Creating more walkable and bike-friendly streets, expanding electric vehicle fleets and reducing congestion and increasing access to public transportation in cities, suburbs and rural and low-income communities across the Northeast and Mid-Atlantic regions are among the strategies outlined in a new report calling for a regional clean transportation plan.
Unveiled on July 19, the Natural Resources Defense Council’s report entitled Transportation Reimagined, says the nation’s current transportation system cost the economy $147 billion in 2015 alone. A nonprofit environmental organization, NRDC also says transportation is the largest source of greenhouse gas emissions in the nation and that improvements to the nation’s transportation sector could provide nearly a third of the emissions reductions needed to cut U.S. greenhouse gas by 80% by mid-century. “We cannot solve climate change unless we address this sector,” says Bruce Ho, the report's principal author and a senior advocate at NRDC.
The report focuses on modernizing transportation in 11 states (Connecticut, Delaware, Maine, Maryland, Massachusetts, New Hampshire, New Jersey, New York, Pennsylvania, Rhode Island, Vermont) and Washington, D.C. Last fall, seven of these states and Washington D.C. agreed to develop a roadmap for making the East Coast’s transportation systems more interconnected and environmentally friendly. The states have held several listening sessions across the region, with the next one scheduled for July 24 in New York City.
A broader coalition forged by all 11 of these states is called the Transportation and Climate Initiative. These states also collaborated about a decade ago to reduce greenhouse gas emissions from the region’s power plants by half. “NRDC’s report offers solutions that could guide the regional collaboration,” NRDC noted in a press release announcing the report.

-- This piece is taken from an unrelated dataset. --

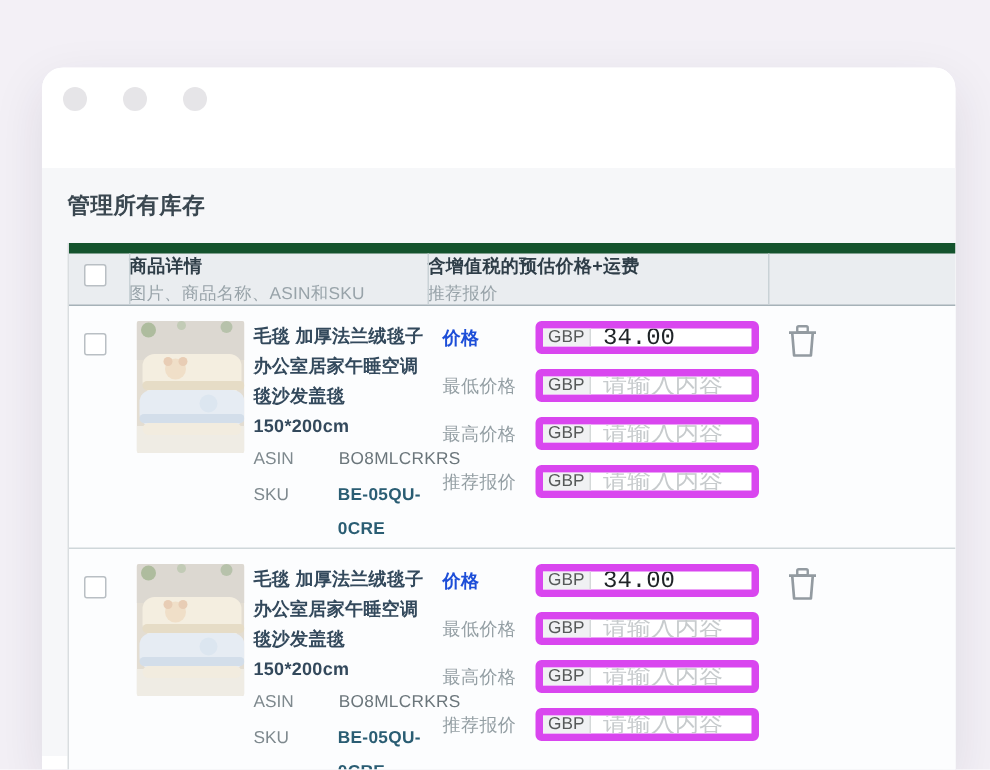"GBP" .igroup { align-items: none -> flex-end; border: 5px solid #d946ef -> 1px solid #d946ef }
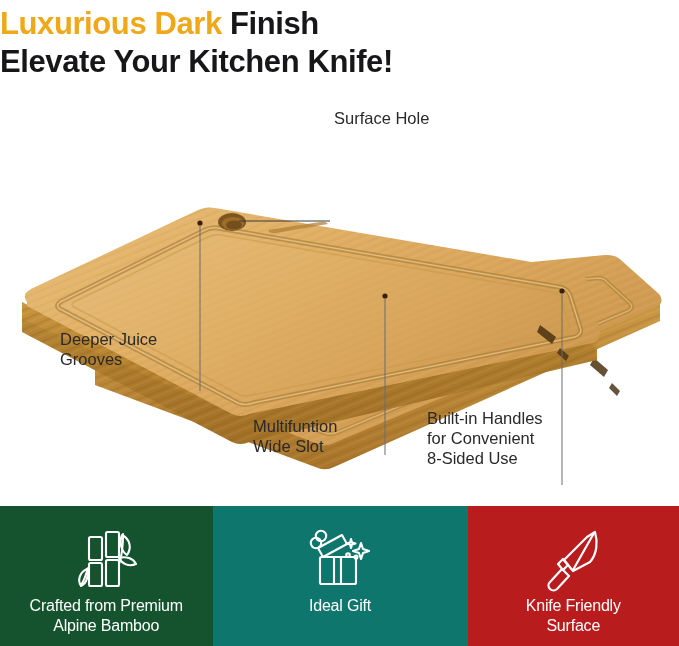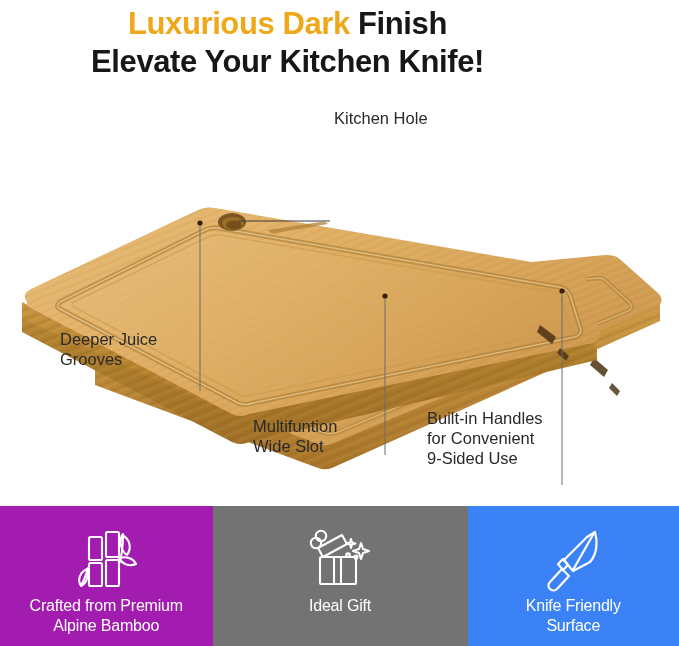"Luxurious Dark Finish" .headline { text-align: center -> none }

The report doesn’t just suggest improving links between pedestrian and bike paths to transit corridors in the region’s urban cores, it also suggests better linking those urban areas with suburban and rural areas. This could be done by improving rapid transit connections between rural areas and cities. “This report envisions a cleaner, more equitable, and more accessible transportation system for the region,” the report says.
NRDC says the suggested strategies in the report are based on tactics that have already been successfully piloted around the country. For example, the report lauds efforts in Washington D.C. and Cambridge, Mass. to implement better bicycle infrastructure such as protected bike lanes, bike parking and bike-sharing programs.
The report also highlighted an effort in Arlington County, Va. to widen sidewalks and provide pedestrians with median islands, and sidewalk extensions that shorten the distance needed to walk to cross the road. In 2009, Arlington County also became the first county in the nation to install automated sensors that count pedestrian and bike traffic on trails and bike paths. “These sensors help decision makers understand how people use biking and walking infrastructure so they can identify areas and priorities for improvement,” the report says.
One suggestion for the Boston area that is highlighted in the report is to reduce dwell times at train stations by raising platforms. Boston-based nonprofit TransitMatters says "step-free, level boarding of commuter trains" could cut travel times by 40%. TransitMatters also recommends switching to all-electric trains to reduce emissions.
But modernizing America's transportation system will not be cheap. The American Society of Civil Engineers estimates that fixing the nation's infrastructure would cost $1.2 trillion during the next decade. Ho says the upfront investment to implement the suggestions in NRDC's report could be paid for with a hard cap on transportation pollution that requires a "significant reduction in that pollution over time" and could "include market-based mechanisms that deliver revenue for clean transportation and pollution reduction."
Ho says similar mechanisms have worked in the Northeast's power sector and in California's transportation system. "This type of policy would certainly be one way of getting to where we need to go but we are also open to others and that's an important part of the current regional discussions that are going on [and are] led by states in this region."